===== GIVEN RECORDS

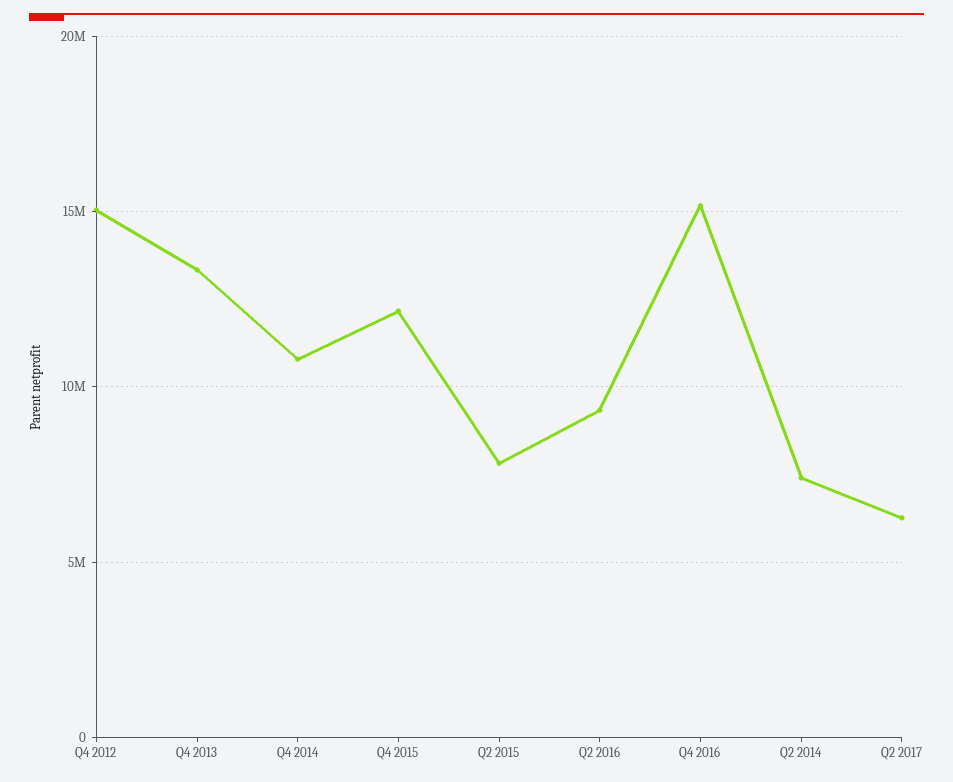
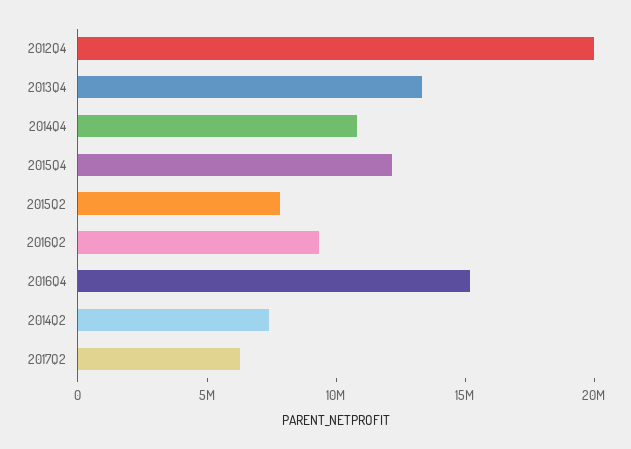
  {
-   "Q4 2012": 15000000,
+   "Q4 2012": 20000000,
    "Q4 2013": 13500000,
    "Q4 2014": 11000000,
    "Q4 2015": 12000000,
    "Q2 2015": 8000000,
    "Q2 2016": 9500000,
    "Q4 2016": 15000000,
    "Q2 2014": 7500000,
    "Q2 2017": 6500000
  }

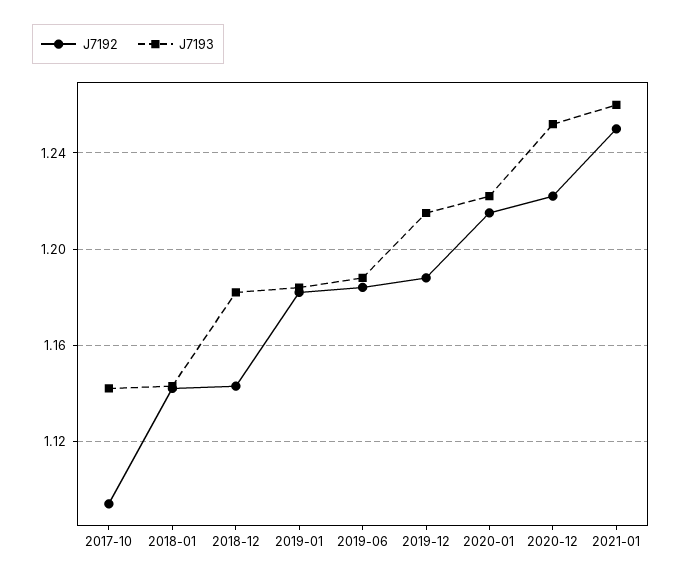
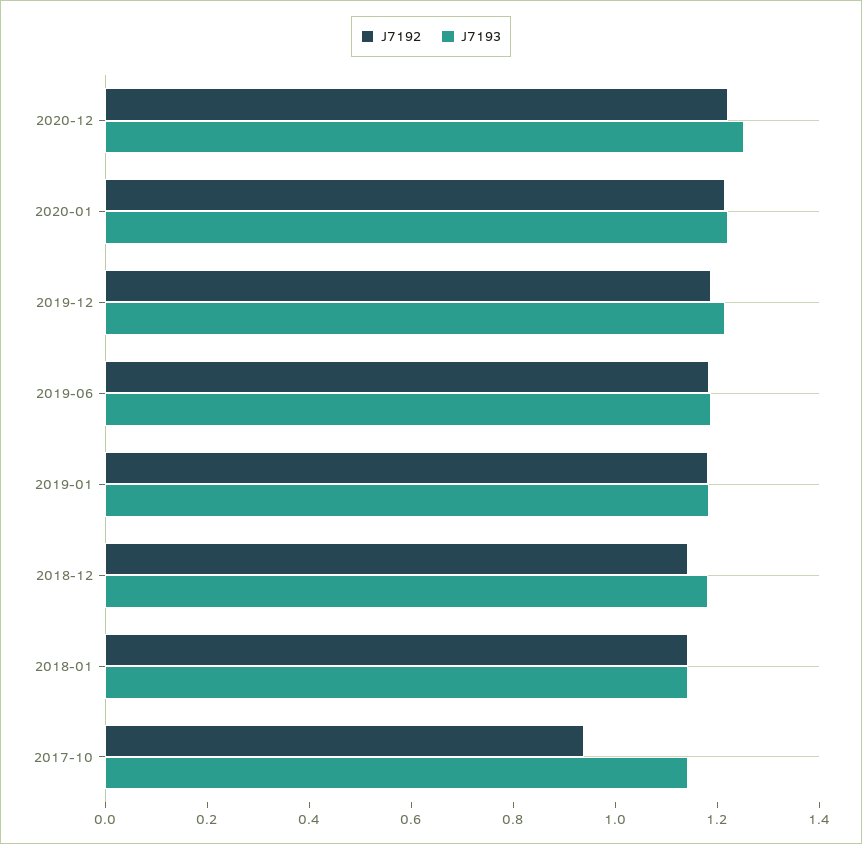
  {
    "J7192": {
-     "2017-10": 1.095,
+     "2017-10": 0.95,
      "2018-01": 1.14,
      "2018-12": 1.145,
      "2019-01": 1.18,
      "2019-06": 1.185,
      "2019-12": 1.19,
      "2020-01": 1.215,
-     "2020-12": 1.22,
+     "2020-12": 1.22
-     "2021-01": 1.25
    },
    "J7193": {
      "2017-10": 1.14,
      "2018-01": 1.145,
      "2018-12": 1.18,
      "2019-01": 1.185,
      "2019-06": 1.19,
      "2019-12": 1.215,
      "2020-01": 1.22,
-     "2020-12": 1.25,
+     "2020-12": 1.25
-     "2021-01": 1.26
    }
  }

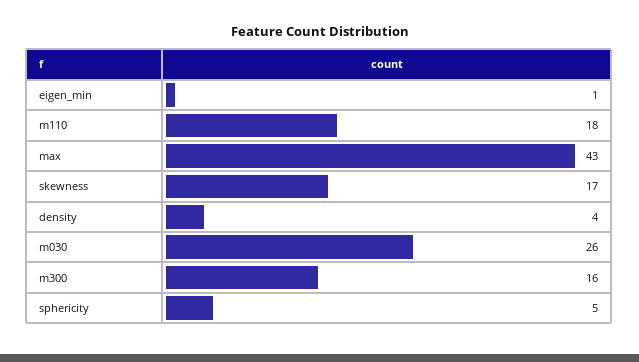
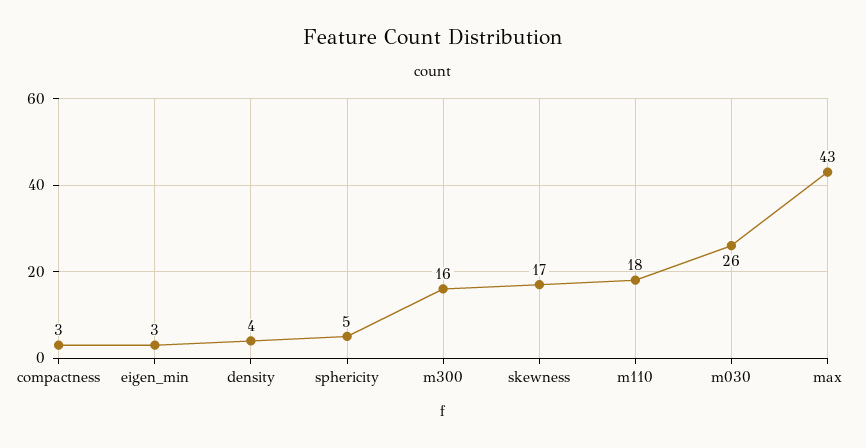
  {
-   "eigen_min": 1,
+   "eigen_min": 3,
    "m110": 18,
    "max": 43,
    "skewness": 17,
    "density": 4,
    "m030": 26,
    "m300": 16,
-   "sphericity": 5
+   "sphericity": 5,
+   "compactness": 3
  }

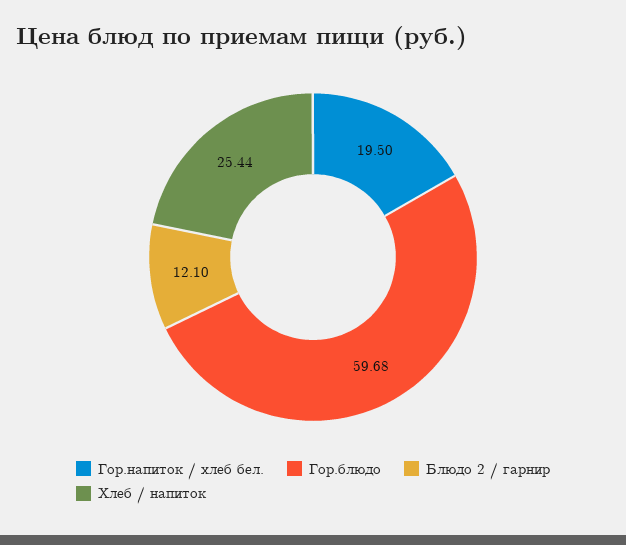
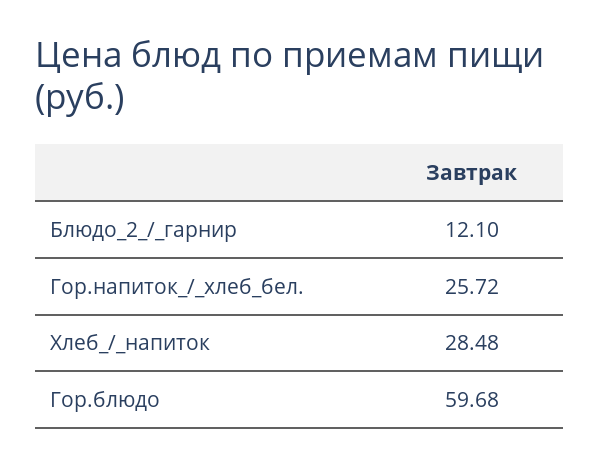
  {
-   "Гор.напиток / хлеб бел.": 19.5,
+   "Гор.напиток / хлеб бел.": 25.72,
    "Гор.блюдо": 59.68,
    "Блюдо 2 / гарнир": 12.1,
-   "Хлеб / напиток": 25.44
+   "Хлеб / напиток": 28.48
  }

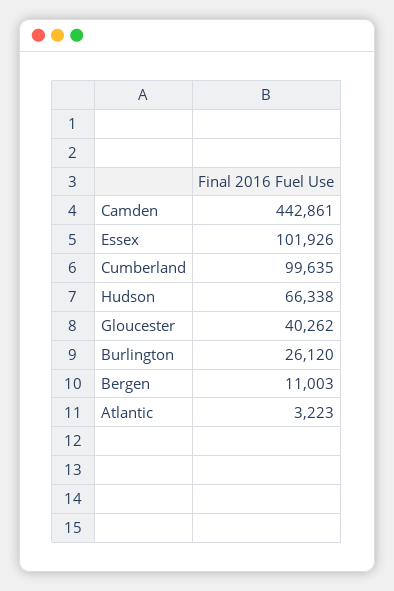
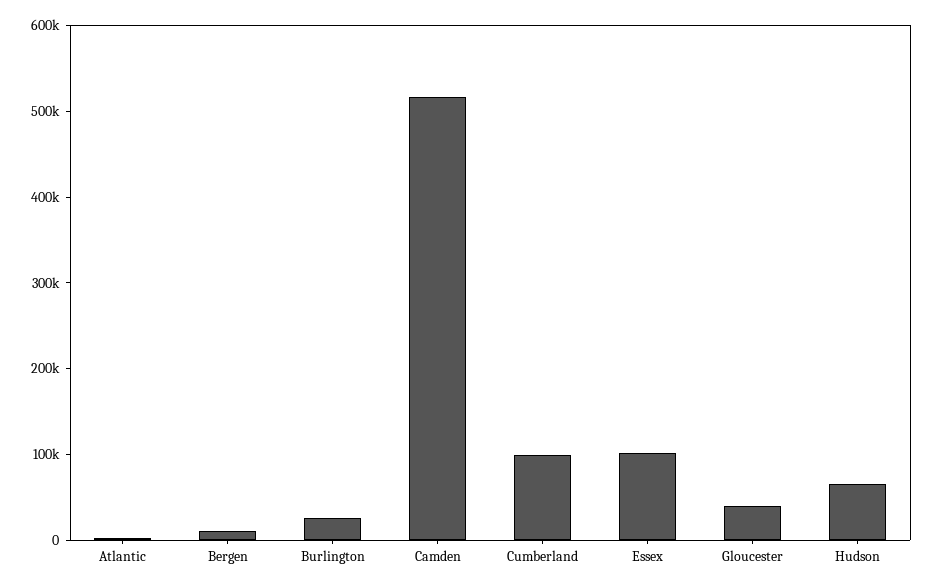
  {
-   "Camden": 442861,
+   "Camden": 520000,
    "Essex": 101926,
    "Cumberland": 99635,
    "Hudson": 66338,
    "Gloucester": 40262,
    "Burlington": 26120,
    "Bergen": 11003,
    "Atlantic": 3223
  }

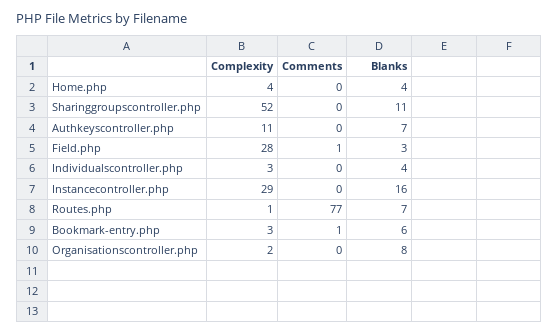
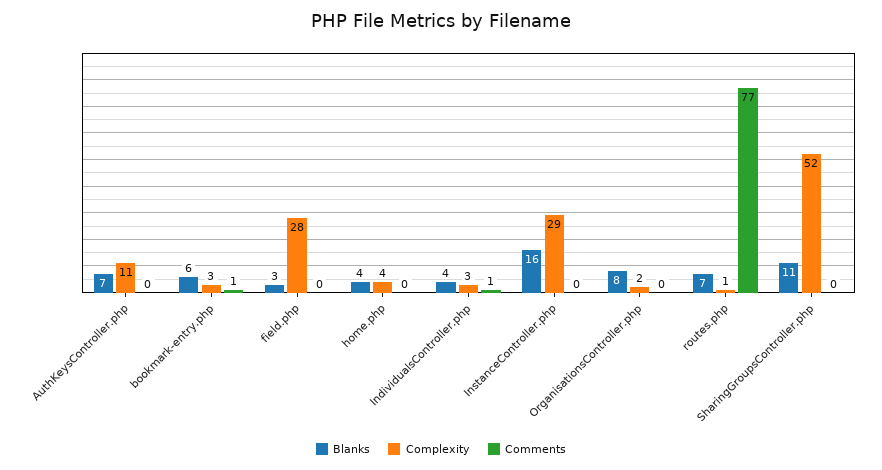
  {
    "Complexity": {
      "Home.php": 4,
      "Sharinggroupscontroller.php": 52,
      "Authkeyscontroller.php": 11,
      "Field.php": 28,
      "Individualscontroller.php": 3,
      "Instancecontroller.php": 29,
      "Routes.php": 1,
      "Bookmark-entry.php": 3,
      "Organisationscontroller.php": 2
    },
    "Comments": {
      "Home.php": 0,
      "Sharinggroupscontroller.php": 0,
      "Authkeyscontroller.php": 0,
-     "Field.php": 1,
+     "Field.php": 0,
-     "Individualscontroller.php": 0,
+     "Individualscontroller.php": 1,
      "Instancecontroller.php": 0,
      "Routes.php": 77,
      "Bookmark-entry.php": 1,
      "Organisationscontroller.php": 0
    },
    "Blanks": {
      "Home.php": 4,
      "Sharinggroupscontroller.php": 11,
      "Authkeyscontroller.php": 7,
      "Field.php": 3,
      "Individualscontroller.php": 4,
      "Instancecontroller.php": 16,
      "Routes.php": 7,
      "Bookmark-entry.php": 6,
      "Organisationscontroller.php": 8
    }
  }

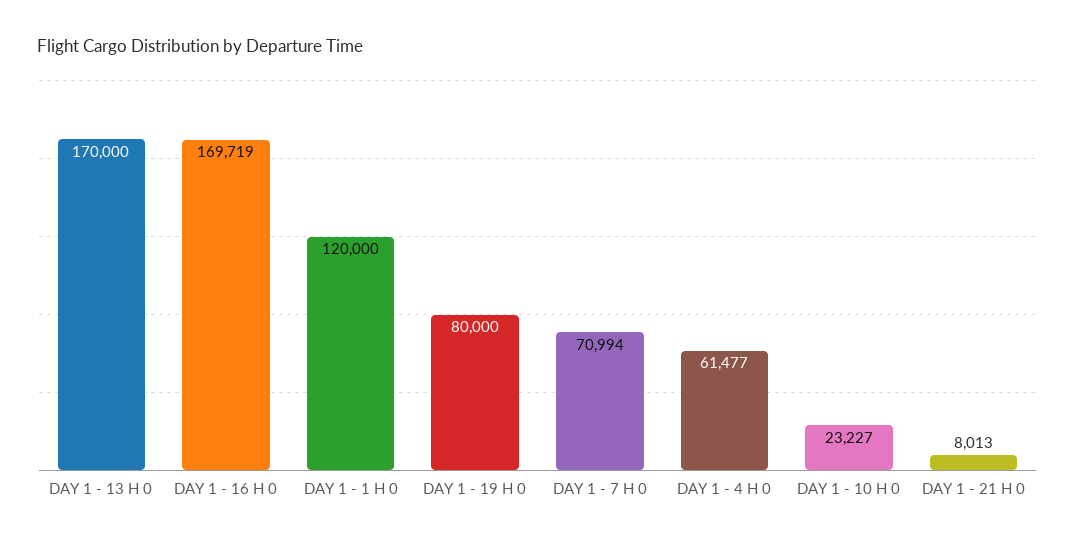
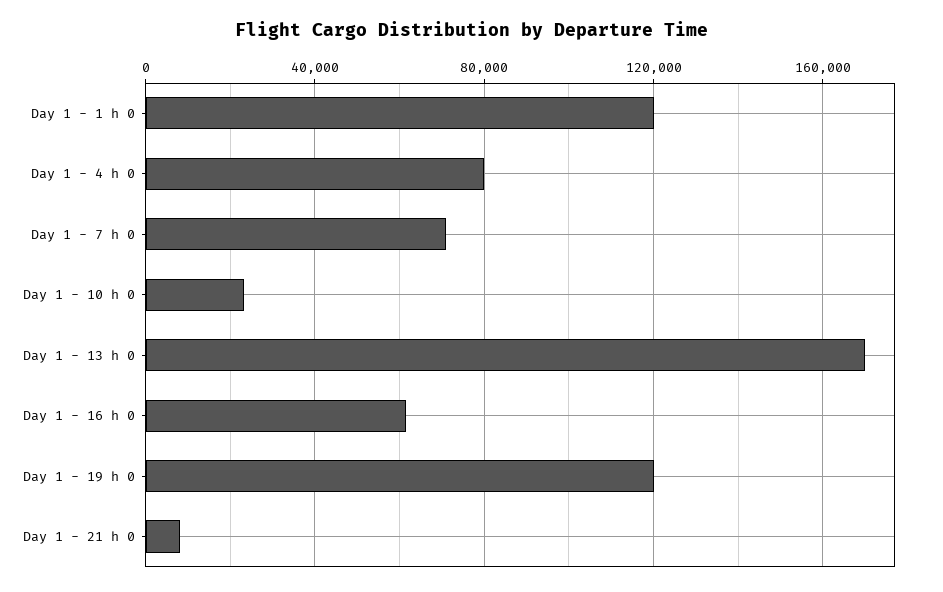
  {
    "DAY 1 - 13 H 0": 170000,
-   "DAY 1 - 16 H 0": 169719,
+   "DAY 1 - 16 H 0": 60000,
    "DAY 1 - 1 H 0": 120000,
-   "DAY 1 - 19 H 0": 80000,
+   "DAY 1 - 19 H 0": 120000,
    "DAY 1 - 7 H 0": 70994,
-   "DAY 1 - 4 H 0": 61477,
+   "DAY 1 - 4 H 0": 80000,
    "DAY 1 - 10 H 0": 23227,
    "DAY 1 - 21 H 0": 8013
  }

==========

Pick each line holding the word "Organisationscontroller" out of the data and copy it.

      "Organisationscontroller.php": 2
      "Organisationscontroller.php": 0
      "Organisationscontroller.php": 8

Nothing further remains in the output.